:: DATA LISTING ::
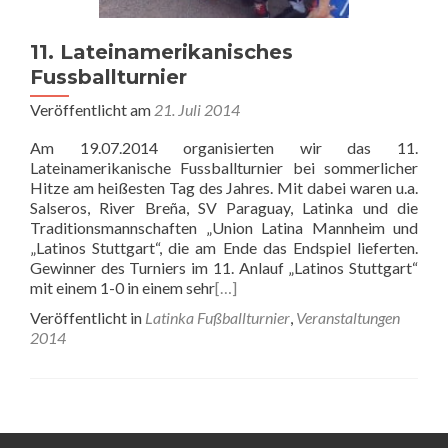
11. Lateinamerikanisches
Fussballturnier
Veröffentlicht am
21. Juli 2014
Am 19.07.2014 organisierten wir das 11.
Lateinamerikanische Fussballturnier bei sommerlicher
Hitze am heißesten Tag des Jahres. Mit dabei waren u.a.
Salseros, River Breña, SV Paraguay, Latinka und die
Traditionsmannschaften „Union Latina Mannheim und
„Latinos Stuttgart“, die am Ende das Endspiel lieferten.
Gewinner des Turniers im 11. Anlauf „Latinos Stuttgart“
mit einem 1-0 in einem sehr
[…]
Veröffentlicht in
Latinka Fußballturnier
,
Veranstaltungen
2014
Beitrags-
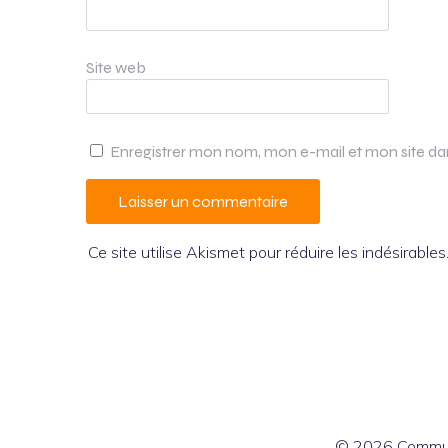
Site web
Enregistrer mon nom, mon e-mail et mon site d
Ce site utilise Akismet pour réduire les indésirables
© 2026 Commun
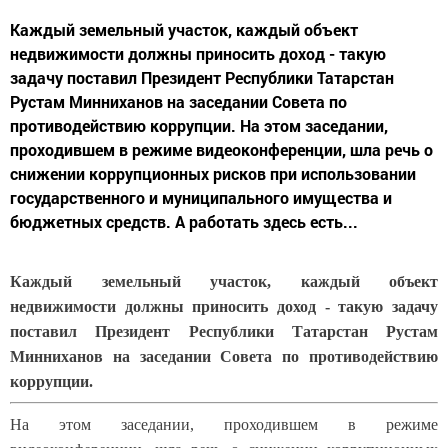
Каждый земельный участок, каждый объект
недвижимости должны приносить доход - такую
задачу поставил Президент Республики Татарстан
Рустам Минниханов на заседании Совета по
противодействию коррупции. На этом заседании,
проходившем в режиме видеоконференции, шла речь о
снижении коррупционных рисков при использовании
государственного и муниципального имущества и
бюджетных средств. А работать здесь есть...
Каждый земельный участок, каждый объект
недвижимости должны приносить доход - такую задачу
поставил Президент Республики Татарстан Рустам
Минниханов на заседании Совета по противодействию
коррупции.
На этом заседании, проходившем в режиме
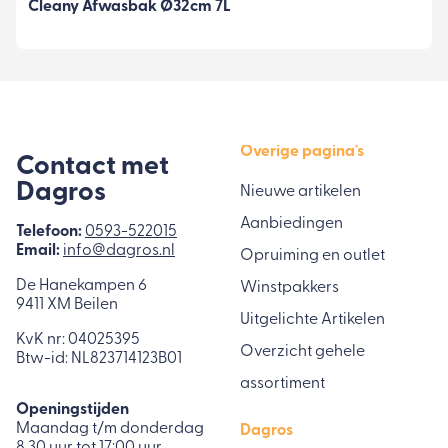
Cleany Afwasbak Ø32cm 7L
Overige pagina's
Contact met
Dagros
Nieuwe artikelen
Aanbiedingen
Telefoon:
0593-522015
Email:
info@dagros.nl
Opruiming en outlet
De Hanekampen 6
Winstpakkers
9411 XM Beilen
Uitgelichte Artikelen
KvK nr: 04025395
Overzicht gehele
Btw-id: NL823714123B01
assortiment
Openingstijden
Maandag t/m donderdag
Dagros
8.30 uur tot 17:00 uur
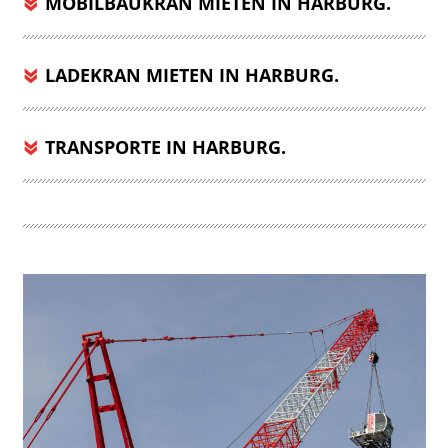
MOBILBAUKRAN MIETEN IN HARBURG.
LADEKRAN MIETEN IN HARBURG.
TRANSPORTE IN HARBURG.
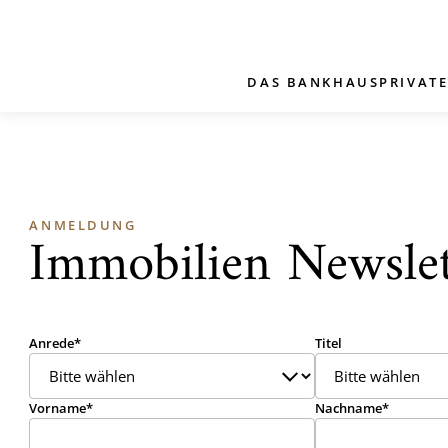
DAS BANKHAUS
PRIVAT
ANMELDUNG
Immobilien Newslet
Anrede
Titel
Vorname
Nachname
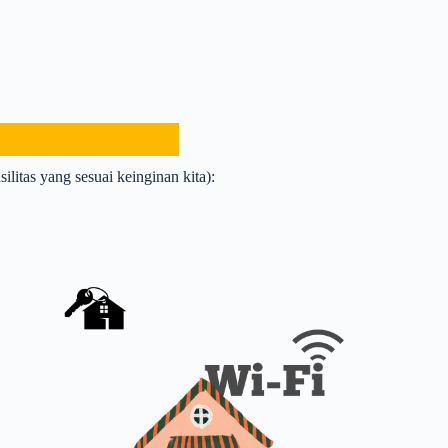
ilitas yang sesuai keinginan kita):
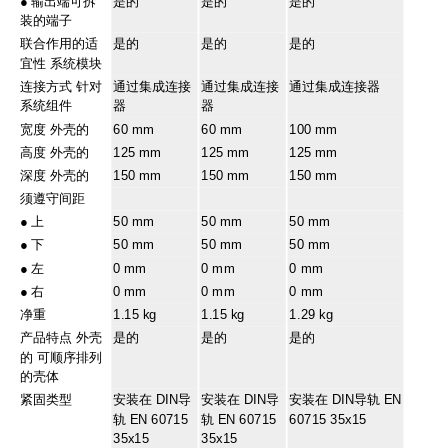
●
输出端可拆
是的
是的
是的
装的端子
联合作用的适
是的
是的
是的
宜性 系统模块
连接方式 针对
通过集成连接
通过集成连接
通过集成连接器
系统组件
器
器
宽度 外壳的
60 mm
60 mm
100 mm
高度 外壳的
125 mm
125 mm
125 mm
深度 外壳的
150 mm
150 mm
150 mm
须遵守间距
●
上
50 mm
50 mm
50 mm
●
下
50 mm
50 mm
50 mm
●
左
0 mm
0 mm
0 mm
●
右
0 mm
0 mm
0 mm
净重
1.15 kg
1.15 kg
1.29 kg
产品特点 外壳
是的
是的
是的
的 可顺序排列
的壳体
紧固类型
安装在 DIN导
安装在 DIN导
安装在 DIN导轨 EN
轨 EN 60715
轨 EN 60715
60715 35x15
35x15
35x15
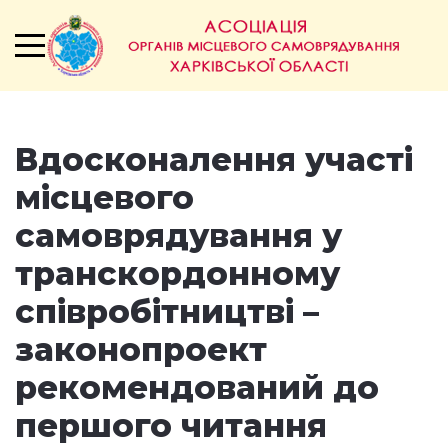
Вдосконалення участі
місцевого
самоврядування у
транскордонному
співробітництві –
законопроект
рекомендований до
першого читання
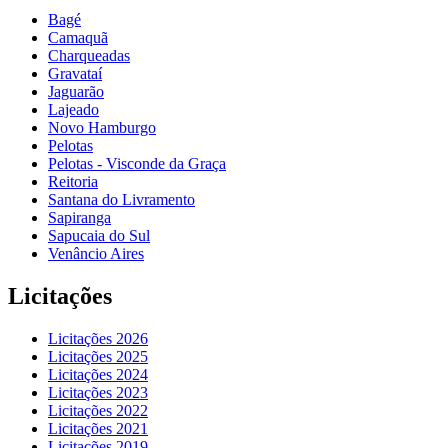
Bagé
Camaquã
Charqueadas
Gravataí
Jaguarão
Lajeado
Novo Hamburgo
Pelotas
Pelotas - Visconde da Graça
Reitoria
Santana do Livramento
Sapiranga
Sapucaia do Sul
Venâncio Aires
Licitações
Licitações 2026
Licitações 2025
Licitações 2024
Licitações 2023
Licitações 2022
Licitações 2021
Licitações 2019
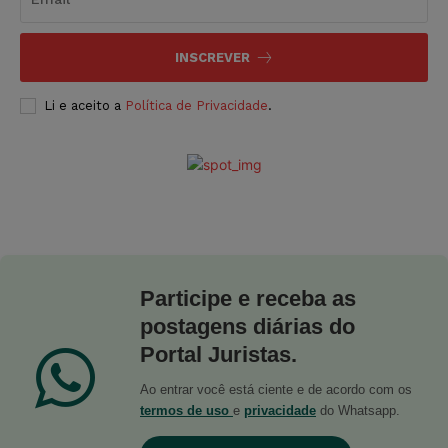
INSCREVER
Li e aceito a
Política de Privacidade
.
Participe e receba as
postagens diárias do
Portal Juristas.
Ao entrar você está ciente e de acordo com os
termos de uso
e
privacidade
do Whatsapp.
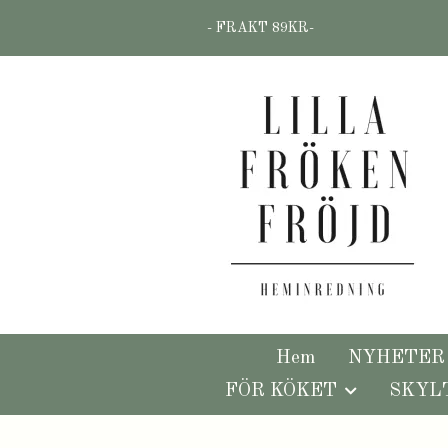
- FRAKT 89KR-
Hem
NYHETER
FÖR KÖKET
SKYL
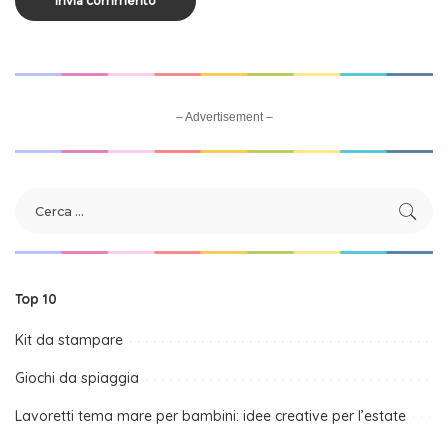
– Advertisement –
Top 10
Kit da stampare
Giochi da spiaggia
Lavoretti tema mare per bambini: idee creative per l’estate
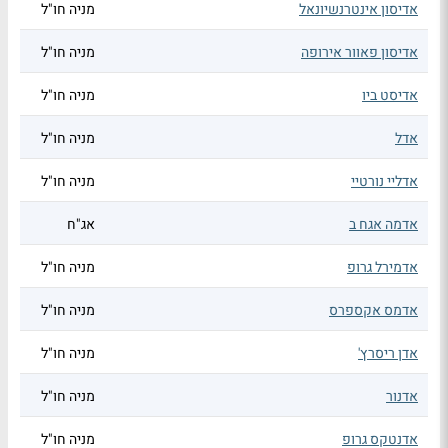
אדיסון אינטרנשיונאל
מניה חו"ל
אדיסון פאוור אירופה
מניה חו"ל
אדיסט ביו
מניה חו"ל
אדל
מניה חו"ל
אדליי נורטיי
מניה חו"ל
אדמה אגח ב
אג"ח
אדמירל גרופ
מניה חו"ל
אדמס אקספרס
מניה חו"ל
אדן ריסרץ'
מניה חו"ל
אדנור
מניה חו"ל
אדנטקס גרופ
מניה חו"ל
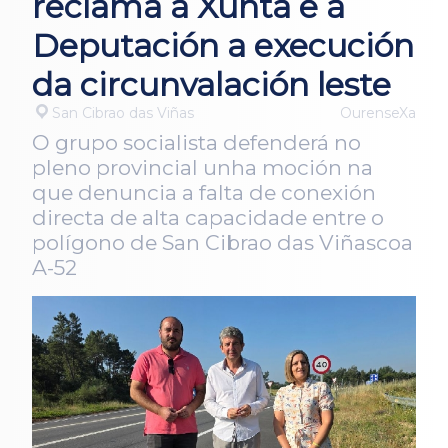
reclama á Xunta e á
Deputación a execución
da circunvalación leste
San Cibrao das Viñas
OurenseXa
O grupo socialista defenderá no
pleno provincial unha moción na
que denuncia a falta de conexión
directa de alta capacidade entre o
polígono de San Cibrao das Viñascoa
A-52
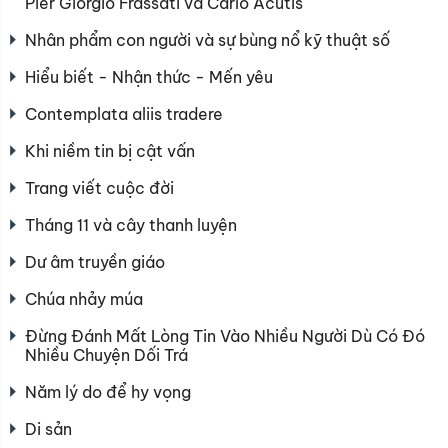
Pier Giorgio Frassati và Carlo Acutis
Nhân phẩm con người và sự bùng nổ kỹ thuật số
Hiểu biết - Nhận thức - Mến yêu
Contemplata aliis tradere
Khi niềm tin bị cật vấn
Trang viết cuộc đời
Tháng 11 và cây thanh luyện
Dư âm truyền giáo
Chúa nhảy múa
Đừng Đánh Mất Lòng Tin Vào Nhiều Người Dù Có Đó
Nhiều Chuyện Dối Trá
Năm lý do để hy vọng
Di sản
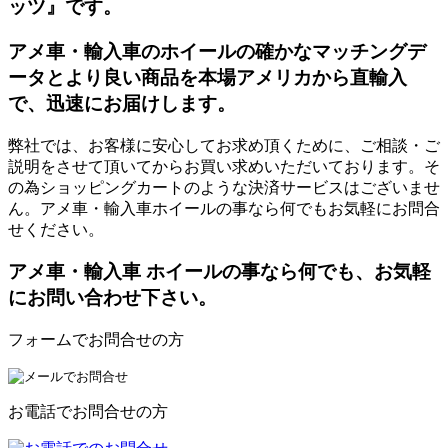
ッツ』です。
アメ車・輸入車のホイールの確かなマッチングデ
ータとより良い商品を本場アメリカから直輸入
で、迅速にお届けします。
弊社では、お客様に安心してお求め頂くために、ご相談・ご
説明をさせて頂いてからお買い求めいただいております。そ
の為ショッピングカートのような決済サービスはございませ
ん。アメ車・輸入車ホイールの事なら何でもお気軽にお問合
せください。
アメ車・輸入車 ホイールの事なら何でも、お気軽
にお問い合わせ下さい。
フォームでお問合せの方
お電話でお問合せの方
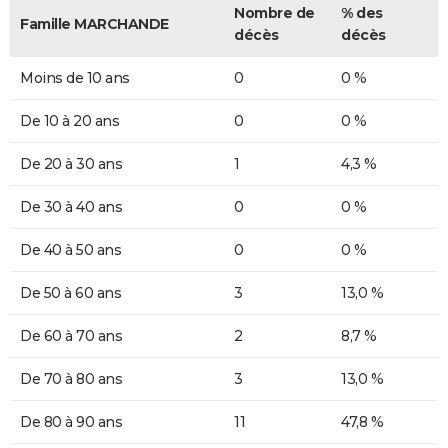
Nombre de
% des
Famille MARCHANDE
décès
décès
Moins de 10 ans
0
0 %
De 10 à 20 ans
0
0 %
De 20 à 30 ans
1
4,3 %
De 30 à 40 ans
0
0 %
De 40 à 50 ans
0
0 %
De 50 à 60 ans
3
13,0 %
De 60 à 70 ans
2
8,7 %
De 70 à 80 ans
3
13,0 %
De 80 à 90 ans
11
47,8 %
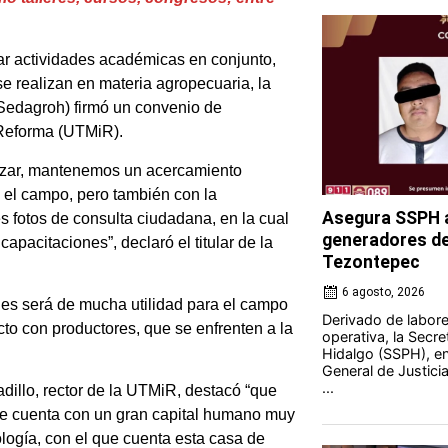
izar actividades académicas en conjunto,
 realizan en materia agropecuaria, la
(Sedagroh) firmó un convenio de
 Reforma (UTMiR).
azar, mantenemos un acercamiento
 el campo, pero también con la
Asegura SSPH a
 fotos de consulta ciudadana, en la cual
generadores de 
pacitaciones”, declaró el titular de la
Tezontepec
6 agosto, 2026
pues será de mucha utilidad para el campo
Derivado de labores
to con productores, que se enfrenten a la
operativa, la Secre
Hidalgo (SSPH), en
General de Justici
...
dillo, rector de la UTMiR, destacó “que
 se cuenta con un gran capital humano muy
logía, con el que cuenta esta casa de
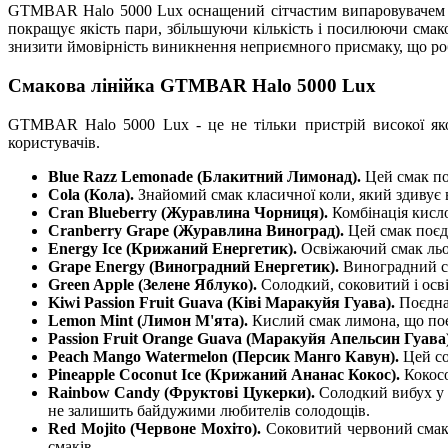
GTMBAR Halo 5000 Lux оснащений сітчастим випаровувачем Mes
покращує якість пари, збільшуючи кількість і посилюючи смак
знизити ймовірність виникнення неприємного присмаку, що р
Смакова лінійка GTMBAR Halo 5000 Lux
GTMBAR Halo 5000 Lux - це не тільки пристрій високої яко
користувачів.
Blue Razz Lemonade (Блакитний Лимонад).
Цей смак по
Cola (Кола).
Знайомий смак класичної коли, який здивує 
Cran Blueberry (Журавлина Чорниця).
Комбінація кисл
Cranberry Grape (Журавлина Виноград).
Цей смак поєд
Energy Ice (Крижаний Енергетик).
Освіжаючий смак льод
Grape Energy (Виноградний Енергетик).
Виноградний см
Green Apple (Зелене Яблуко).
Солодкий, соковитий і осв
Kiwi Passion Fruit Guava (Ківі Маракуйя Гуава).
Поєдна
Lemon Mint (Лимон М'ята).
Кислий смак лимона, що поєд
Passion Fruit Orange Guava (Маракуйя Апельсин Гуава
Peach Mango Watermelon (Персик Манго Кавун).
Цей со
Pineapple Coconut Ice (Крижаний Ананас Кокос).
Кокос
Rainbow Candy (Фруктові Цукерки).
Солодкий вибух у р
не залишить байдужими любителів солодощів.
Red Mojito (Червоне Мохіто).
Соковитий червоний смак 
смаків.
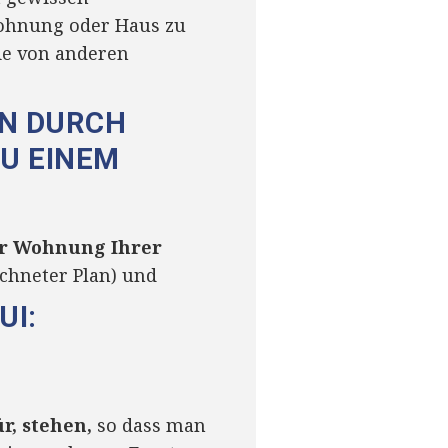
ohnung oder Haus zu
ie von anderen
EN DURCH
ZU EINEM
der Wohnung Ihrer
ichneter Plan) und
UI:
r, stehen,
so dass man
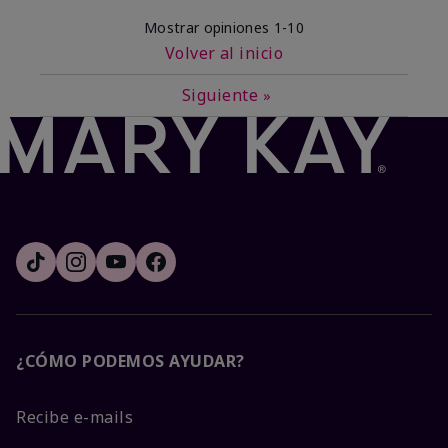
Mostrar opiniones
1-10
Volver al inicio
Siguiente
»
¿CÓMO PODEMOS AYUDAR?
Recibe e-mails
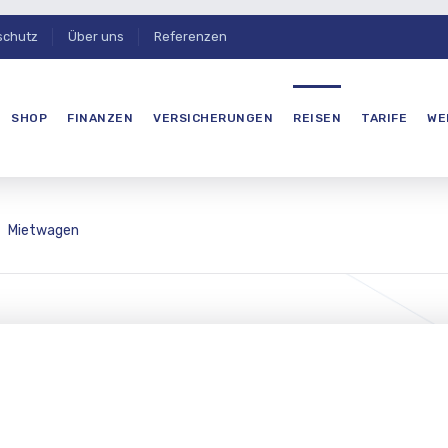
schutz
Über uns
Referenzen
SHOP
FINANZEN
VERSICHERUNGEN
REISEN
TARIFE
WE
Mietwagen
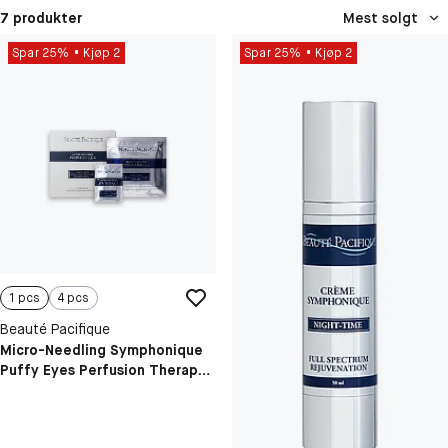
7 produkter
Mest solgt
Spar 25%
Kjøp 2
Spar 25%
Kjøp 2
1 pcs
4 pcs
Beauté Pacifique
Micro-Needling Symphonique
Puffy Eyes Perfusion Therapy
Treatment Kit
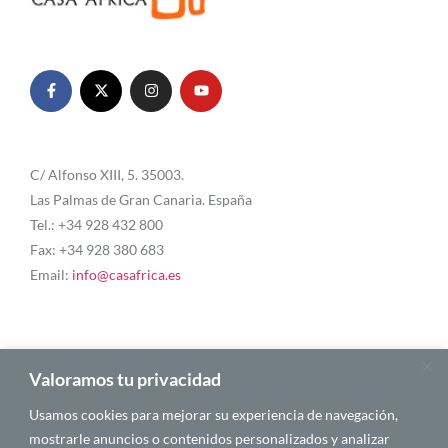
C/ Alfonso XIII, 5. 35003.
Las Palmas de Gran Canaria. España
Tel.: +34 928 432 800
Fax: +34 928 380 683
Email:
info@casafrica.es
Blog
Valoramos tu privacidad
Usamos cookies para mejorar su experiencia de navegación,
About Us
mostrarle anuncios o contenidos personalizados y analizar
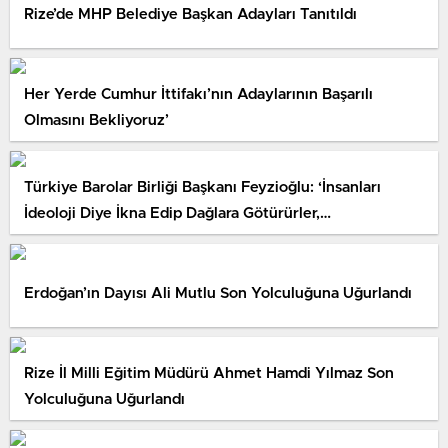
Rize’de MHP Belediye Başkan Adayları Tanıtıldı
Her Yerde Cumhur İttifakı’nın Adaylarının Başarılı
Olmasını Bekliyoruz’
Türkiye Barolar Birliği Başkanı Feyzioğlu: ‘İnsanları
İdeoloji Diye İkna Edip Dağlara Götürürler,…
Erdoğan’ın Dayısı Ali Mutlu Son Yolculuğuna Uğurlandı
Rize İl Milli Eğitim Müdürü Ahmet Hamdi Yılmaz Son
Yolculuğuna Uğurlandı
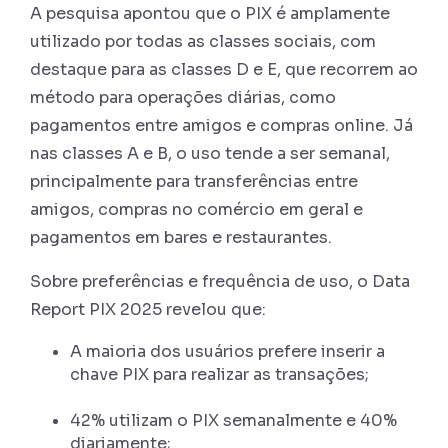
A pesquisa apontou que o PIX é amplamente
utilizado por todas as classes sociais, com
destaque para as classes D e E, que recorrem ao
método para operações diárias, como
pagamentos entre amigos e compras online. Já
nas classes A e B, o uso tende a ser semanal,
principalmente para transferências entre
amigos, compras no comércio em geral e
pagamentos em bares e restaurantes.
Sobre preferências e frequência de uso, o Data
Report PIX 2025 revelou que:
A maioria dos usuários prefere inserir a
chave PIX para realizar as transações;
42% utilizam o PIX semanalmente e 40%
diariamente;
:::
● REQUIRED ACTION
Extract every line of the material that contains the word "задачу".

● TASK OUTPUT
задачу поставил Президент Республики Татарстан
недвижимости должны приносить доход - такую задачу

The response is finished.